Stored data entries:
*** Begin section ***
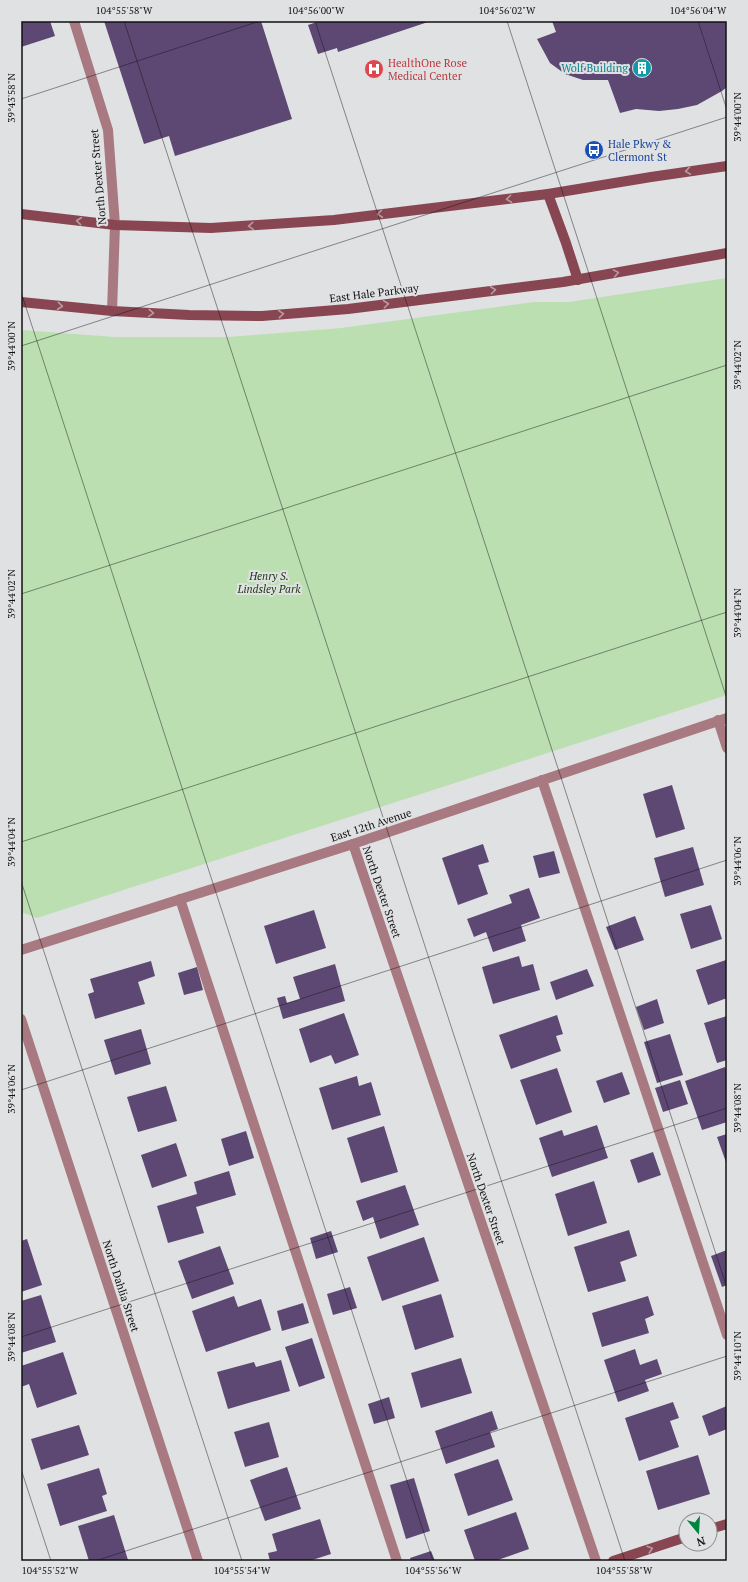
<svg xmlns="http://www.w3.org/2000/svg" width="748" height="1582" font-family="'PT Serif',serif">
  <style>
    .green { fill: #bcdfb2 }
    .building { fill: #5d4873 }
    .lines { fill: none; stroke-linecap: round; stroke-linejoin: round }
    .lane { stroke: #a87980; stroke-width: 10 }
    .street { stroke: #a87980; stroke-width: 10 }
    .secondary { stroke: #884652; stroke-width: 10 }
    .oneway { stroke: #b89ba2 }
    .ticks { fill: none; stroke: #111112; stroke-width: 1; stroke-opacity: 0.45 }
    .labels { text-anchor: middle; stroke-width: 4; stroke-linejoin: round; paint-order: stroke }
    .health-label { font-size: 11px; fill: #be3a42; stroke: #e0e1e3; text-anchor: start }
    .culture-label { font-size: 11px; fill: #0d838f; stroke: #e0e1e3; text-anchor: end }
    .transit-label { font-size: 11px; fill: #164399; stroke: #e0e1e3; text-anchor: start }
    .street-label { font-size: 11px; fill: #111112; stroke: #e0e1e3 }
    .park-label { font-size: 11px; font-style: italic; fill: #163809; stroke: #e0e1e3 }
    .neatline { fill: none; stroke: #111112; stroke-width: 1.5 }
    .ticks-label { font-size: 10px; text-anchor: middle; fill: #111112 }
  </style>
  <rect width="100%" height="100%" fill="#e0e1e3"/>
  <path class="green" d="M727,278V695L37,918L21,912V330L115,337H228L341,328L534,302H569Z"/>
  <g class="building">
    <path d="M21,21H50L55,36L21,47Z"/>
    <path d="M104,21H261L292,119L175,156L169,136L144,144Z"/>
    <path d="M320,21H431L338,52L337,48L318,54L308,25Z"/>
    <path d="M552,21H727V87L722,91L697,105L678,109L659,111L636,109L620,113L608,80H583L565,74L550,63L537,39L556,32Z"/>
    <path d="M672,785L685,829L656,838L643,794Z"/>
    <path d="M483,844L489,862L478,865L488,894L458,905L442,858Z"/>
    <path d="M693,847L704,885L665,897L654,858Z"/>
    <path d="M554,851L560,873L539,878L533,856Z"/>
    <path d="M529,888L540,918L521,925L526,941L493,952L486,932L474,937L467,919L512,903L509,895Z"/>
    <path d="M711,905L722,939L691,949L680,914Z"/>
    <path d="M314,910L326,948L276,964L264,926Z"/>
    <path d="M635,916L644,940L615,950L606,927Z"/>
    <path d="M519,956L522,967L533,964L540,990L493,1004L482,967Z"/>
    <path d="M726,960L727,998L708,1005L696,970Z"/>
    <path d="M151,961L155,976L138,982L145,1004L95,1019L88,994L94,992L90,979Z"/>
    <path d="M335,964L345,1001L283,1019L277,998L285,996L287,1003L300,999L293,977Z"/>
    <path d="M197,967L203,990L184,995L178,973Z"/>
    <path d="M587,969L594,986L556,1000L550,982Z"/>
    <path d="M657,999L664,1023L644,1030L636,1007Z"/>
    <path d="M344,1013L359,1055L335,1064L331,1055L310,1063L299,1029Z"/>
    <path d="M557,1015L563,1034L556,1036L561,1051L511,1069L499,1035Z"/>
    <path d="M727,1016V1060L717,1063L704,1023Z"/>
    <path d="M141,1029L151,1064L115,1075L104,1040Z"/>
    <path d="M670,1034L683,1075L657,1083L644,1042Z"/>
    <path d="M725,1067L727,1072V1122L702,1130L685,1081Z"/>
    <path d="M557,1068L572,1112L536,1125L520,1080Z"/>
    <path d="M622,1072L630,1094L604,1103L596,1081Z"/>
    <path d="M357,1076L359,1086L371,1082L381,1115L332,1130L319,1088Z"/>
    <path d="M680,1080L688,1104L663,1112L655,1088Z"/>
    <path d="M166,1086L177,1121L138,1132L127,1097Z"/>
    <path d="M597,1125L608,1158L552,1177L539,1138L562,1130L564,1136Z"/>
    <path d="M384,1126L398,1172L361,1183L347,1138Z"/>
    <path d="M246,1131L254,1158L229,1166L221,1139Z"/>
    <path d="M727,1134V1165L717,1137Z"/>
    <path d="M176,1143L187,1176L152,1188L141,1155Z"/>
    <path d="M653,1152L661,1175L638,1183L630,1160Z"/>
    <path d="M229,1171L236,1195L196,1207L204,1233L168,1243L157,1206L197,1194L194,1182Z"/>
    <path d="M594,1181L607,1223L568,1236L555,1194Z"/>
    <path d="M405,1185L419,1225L380,1239L373,1217L363,1221L356,1201Z"/>
    <path d="M629,1230L637,1256L620,1262L626,1281L588,1292L574,1247Z"/>
    <path d="M331,1231L338,1252L316,1259L310,1238Z"/>
    <path d="M424,1237L439,1281L382,1301L367,1257Z"/>
    <path d="M27,1239L42,1285L21,1292V1241Z"/>
    <path d="M220,1246L234,1284L192,1299L178,1261Z"/>
    <path d="M727,1250V1285L722,1287L711,1256Z"/>
    <path d="M350,1287L357,1308L333,1315L327,1294Z"/>
    <path d="M441,1294L454,1337L415,1350L402,1306Z"/>
    <path d="M41,1295L56,1342L21,1353V1301Z"/>
    <path d="M234,1296L238,1307L261,1299L271,1330L206,1352L192,1311Z"/>
    <path d="M648,1296L654,1315L645,1319L649,1333L602,1347L592,1313Z"/>
    <path d="M303,1303L309,1323L282,1331L277,1311Z"/>
    <path d="M312,1338L325,1378L299,1387L285,1347Z"/>
    <path d="M635,1349L640,1365L657,1359L662,1374L645,1380L649,1391L618,1402L604,1360Z"/>
    <path d="M63,1352L77,1394L37,1408L29,1384L21,1387V1366Z"/>
    <path d="M461,1358L472,1393L421,1408L411,1373Z"/>
    <path d="M281,1360L290,1391L228,1409L217,1372L254,1362L256,1367Z"/>
    <path d="M389,1397L395,1418L374,1424L368,1404Z"/>
    <path d="M673,1402L679,1418L670,1421L679,1447L639,1461L625,1418Z"/>
    <path d="M727,1406V1429L709,1436L702,1416Z"/>
    <path d="M492,1411L498,1429L490,1432L495,1447L446,1464L435,1431Z"/>
    <path d="M269,1422L279,1457L245,1467L234,1432Z"/>
    <path d="M79,1425L89,1455L41,1470L31,1439Z"/>
    <path d="M698,1455L710,1494L658,1510L646,1471Z"/>
    <path d="M498,1459L513,1500L468,1516L454,1474Z"/>
    <path d="M287,1467L301,1509L265,1521L250,1480Z"/>
    <path d="M99,1468L107,1494L102,1496L107,1511L60,1526L47,1484Z"/>
    <path d="M414,1478L430,1531L406,1539L390,1485Z"/>
    <path d="M516,1512L529,1549L495,1561H475L464,1530Z"/>
    <path d="M114,1515L128,1560L89,1561L78,1526Z"/>
    <path d="M320,1519L331,1554L309,1561H270L268,1553L277,1551L272,1534Z"/>
    <path d="M431,1551L435,1561H411L410,1558Z"/>
  </g>
  <g class="lines">
    <g class="lane">
      <path d="M542,780L727,1335"/>
      <path d="M180,899L397,1561"/>
    </g>
    <g class="street">
      <path d="M74,21L108,130L115,225L112,311"/>
      <path d="M718,720L727,748"/>
      <path d="M353,844L596,1561"/>
      <path d="M21,950L353,844L727,718"/>
      <path d="M21,1019L198,1561"/>
    </g>
    <g class="secondary">
      <path d="M548,194L566,243L578,280"/>
      <path d="M21,214L115,225L211,228L334,220L548,194L651,177L727,166"/>
      <path d="M21,302L112,311L189,315L262,316L348,309L563,282L727,253"/>
      <path d="M710,1529L727,1524"/>
      <path d="M613,1561L686,1537"/>
    </g>
  </g>
  <defs><path id="oneway-chevron" d="M-2-3.5L2.5 0L-2 3.5" fill="none" stroke-width="1.6" stroke-linecap="round" stroke-linejoin="round"/></defs>
  <g class="oneway">
    <use href="#oneway-chevron" transform="translate(688 171) rotate(172)"/>
    <use href="#oneway-chevron" transform="translate(509 199) rotate(173)"/>
    <use href="#oneway-chevron" transform="translate(380 214) rotate(173)"/>
    <use href="#oneway-chevron" transform="translate(79 221) rotate(-174)"/>
    <use href="#oneway-chevron" transform="translate(251 226) rotate(176)"/>
    <use href="#oneway-chevron" transform="translate(616 273) rotate(-10)"/>
    <use href="#oneway-chevron" transform="translate(493 290) rotate(-7)"/>
    <use href="#oneway-chevron" transform="translate(386 304) rotate(-7)"/>
    <use href="#oneway-chevron" transform="translate(60 306) rotate(6)"/>
    <use href="#oneway-chevron" transform="translate(151 313) rotate(3)"/>
    <use href="#oneway-chevron" transform="translate(281 314) rotate(-5)"/>
    <use href="#oneway-chevron" transform="translate(650 1549) rotate(-18)"/>
  </g>
  <path class="ticks" d="M124,21L625,1561M315,21L727,1288M507,21L727,699M698,21L727,110M21,99L260,21M21,292L433,1561M21,346L727,117M21,594L727,365M21,842L727,612M21,881L242,1561M21,1090L727,860M21,1337L727,1108M21,1469L51,1561M95,1561L727,1356"/>
  <defs>
    <symbol id="building-disc" viewBox="-11 -11 22 22"><circle r="9.5" fill="#0f9aa8" stroke="#e0e1e3"/><path d="M-4-6H4V6H1V3H-1V6H-4ZM-2.5-4.3h1.7v1.8h-1.7ZM.8-4.3h1.7v1.8H.8ZM-2.5-1h1.7V.8h-1.7ZM.8-1h1.7V.8H.8Z" fill="#fff"/></symbol>
    <symbol id="hospital-disc" viewBox="-11 -11 22 22"><circle r="9.5" fill="#e0444e" stroke="#e0e1e3"/><path d="M-5-5h3v3.5h4V-5h3V5h-3V1.5h-4V5h-3Z" fill="#fff"/></symbol>
    <symbol id="bus-disc" viewBox="-11 -11 22 22"><circle r="9.5" fill="#1a4fb4" stroke="#e0e1e3"/><path d="M-5-6H5V4H4V6H2V4H-2V6H-4V4H-5ZM-3.5-4V0h7V-4ZM-3.5 1.2v1.5H-2V1.2ZM2 1.2v1.5H3.5V1.2Z" fill="#fff"/></symbol>
  </defs>
  <g fill-rule="evenodd">
    <use href="#building-disc" x="631" y="57" width="22" height="22"/>
    <use href="#hospital-disc" x="363" y="58" width="22" height="22"/>
    <use href="#bus-disc" x="583" y="139" width="22" height="22"/>
  </g>
  <g class="labels">
    <g class="health-label">
      <text x="388" y="67">HealthOne Rose<tspan x="388" dy="13">Medical Center</tspan></text>
    </g>
    <g class="culture-label">
      <text x="628" y="72">Wolf Building</text>
    </g>
    <g class="transit-label">
      <text x="608" y="148">Hale Pkwy &amp;<tspan x="608" dy="13">Clermont St</tspan></text>
    </g>
    <g class="street-label">
      <text transform="translate(98 177) rotate(-95)" y="4">North Dexter Street</text>
      <text transform="translate(374 293) rotate(-7)" y="4">East Hale Parkway</text>
      <text transform="translate(371 825) rotate(-18)" y="4">East 12th Avenue</text>
      <text transform="translate(382 892) rotate(71)" y="4">North Dexter Street</text>
      <text transform="translate(486 1199) rotate(71)" y="4">North Dexter Street</text>
      <text transform="translate(121 1286) rotate(72)" y="4">North Dahlia Street</text>
    </g>
    <g class="park-label">
      <text x="269" y="580">Henry S.<tspan x="269" dy="13">Lindsley Park</tspan></text>
    </g>
  </g>
  <rect width="748" height="1582" fill="none" stroke="#e0e1e3" stroke-width="44"/>
  <g transform="translate(698 1532) rotate(162)"><circle r="19" fill="#e0e1e3" stroke="#8d8e8f"/>
  <path d="M0-3L7 15L0 10L-7 15Z" fill="#01843e"/>
  <text y="-6" font-size="11" font-weight="bold" text-anchor="middle" fill="#111112">N</text>
  </g>
  <rect x="22" y="22" width="704" height="1538" class="neatline"/>
  <g class="ticks-label">
    <text x="124" y="14">104°55'58"W</text>
    <text x="316" y="14">104°56'00"W</text>
    <text x="507" y="14">104°56'02"W</text>
    <text x="698" y="14">104°56'04"W</text>
    <text transform="translate(11 98) rotate(-90)" y="4">39°43'58"N</text>
    <text transform="translate(737 117) rotate(-90)" y="4">39°44'00"N</text>
    <text transform="translate(11 346) rotate(-90)" y="4">39°44'00"N</text>
    <text transform="translate(737 365) rotate(-90)" y="4">39°44'02"N</text>
    <text transform="translate(11 594) rotate(-90)" y="4">39°44'02"N</text>
    <text transform="translate(737 613) rotate(-90)" y="4">39°44'04"N</text>
    <text transform="translate(11 842) rotate(-90)" y="4">39°44'04"N</text>
    <text transform="translate(737 861) rotate(-90)" y="4">39°44'06"N</text>
    <text transform="translate(11 1089) rotate(-90)" y="4">39°44'06"N</text>
    <text transform="translate(737 1108) rotate(-90)" y="4">39°44'08"N</text>
    <text transform="translate(11 1337) rotate(-90)" y="4">39°44'08"N</text>
    <text transform="translate(737 1356) rotate(-90)" y="4">39°44'10"N</text>
    <text x="50" y="1574">104°55'52"W</text>
    <text x="242" y="1574">104°55'54"W</text>
    <text x="433" y="1574">104°55'56"W</text>
    <text x="624" y="1574">104°55'58"W</text>
  </g>
</svg>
*** End section ***
Task item: Copy all lines from the data that hold the word "ticks".

Written reply:
    .ticks { fill: none; stroke: #111112; stroke-width: 1; stroke-opacity: 0.45 }
    .ticks-label { font-size: 10px; text-anchor: middle; fill: #111112 }
  <path class="ticks" d="M124,21L625,1561M315,21L727,1288M507,21L727,699M698,21L727,110M21,99L260,21M21,292L433,1561M21,346L727,117M21,594L727,365M21,842L727,612M21,881L242,1561M21,1090L727,860M21,1337L727,1108M21,1469L51,1561M95,1561L727,1356"/>
  <g class="ticks-label">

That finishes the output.